Olneyville gets their coffee milk from A.B. Munroe Dairy, a R.I. company founded in 1881. Stephen Genuario, a Munroe Daily representative, said the Munroe Coffee Milk is distinguished by the quality of their milk — fresh from a family cooperative of farms in Pomfret, Connecticut and pasteurized slowly at lower heat to preserve the flavor of the whole milk.

This attention to detail is vital to Stevens, who takes pride in “keeping the tradition going.”

The pride comes with a unique, Rhode Island twist — Olneyville has its own lingo for their food. Their signature style of french fries, which are served with vinegar, ketchup and salt, are called “fried beef stew” in local slang.
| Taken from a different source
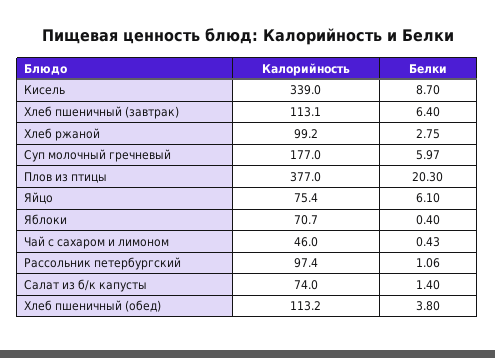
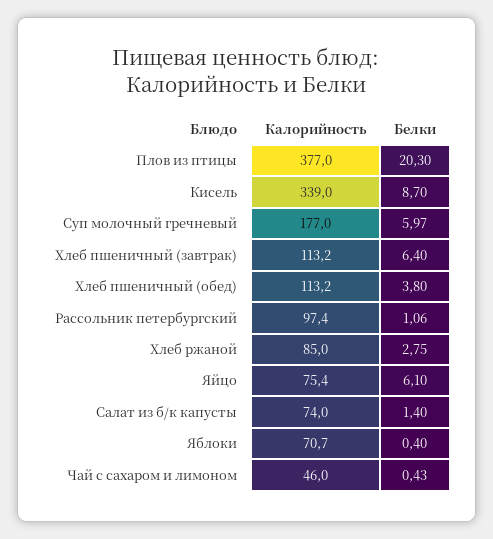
Калорийность, Хлеб пшеничный (завтрак): 113.1 -> 113.2
Калорийность, Хлеб ржаной: 99.2 -> 85

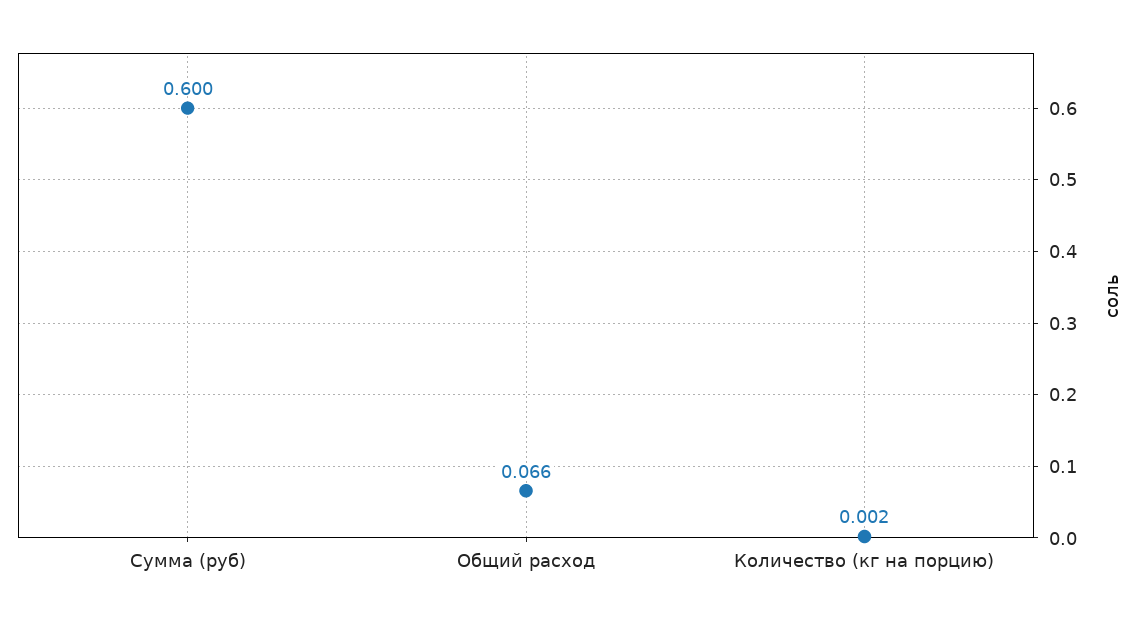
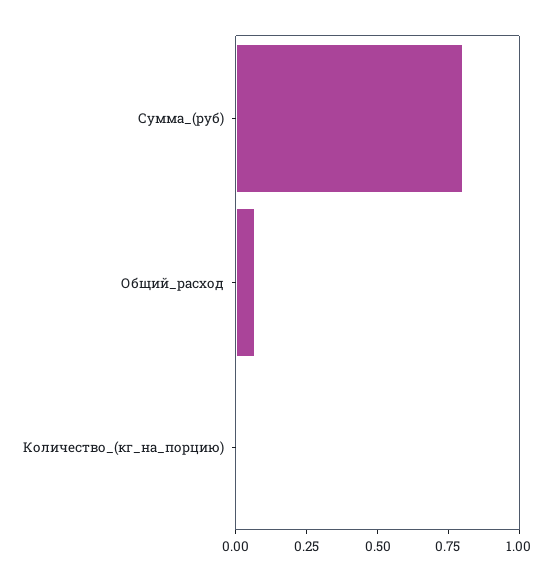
Сумма (руб): 0.6 -> 0.8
A grilled cheese is a “mouse trap.” A wiener with all the toppings is “all the way,” and is never served with ketchup.

“They’ll make fun of you if you order wrong,” said regular customer Pete Kelly ’19. “I think that that’s funny and I kind of appreciate it.” His order is a hot wiener special with a coke, wiener “all the way.” “This is a cultural institution, this place. They have the right to make fun of you for not knowing how to order,” he added.

Olneyville New York System’s consistency has served as the backdrop to countless stories, according to Stevens, who has been working at the shop since 1975.

Stevens has seen proposals and dates, rowdy drunks and casino-goers, children brought by their parents and an elderly woman who orders her toast burnt black enough to set off the smoke alarm.

Stevens recounted one customer who would come in regularly with his uncle. The uncle passed away, but the customer still comes regularly. Whenever he comes in, the staff give him an extra wiener. He puts it on a plate next to him, untouched, eats his own food and leaves.

Olneyville cook Nick Barros described a photographer for Channel 10 who would regularly come in to eat, until he passed away. Now, every year, his family comes in with his photos and eats dinner at the restaurant. A signed photo of his, displaying the store’s neon sign and glowing windows, hangs above the griddle.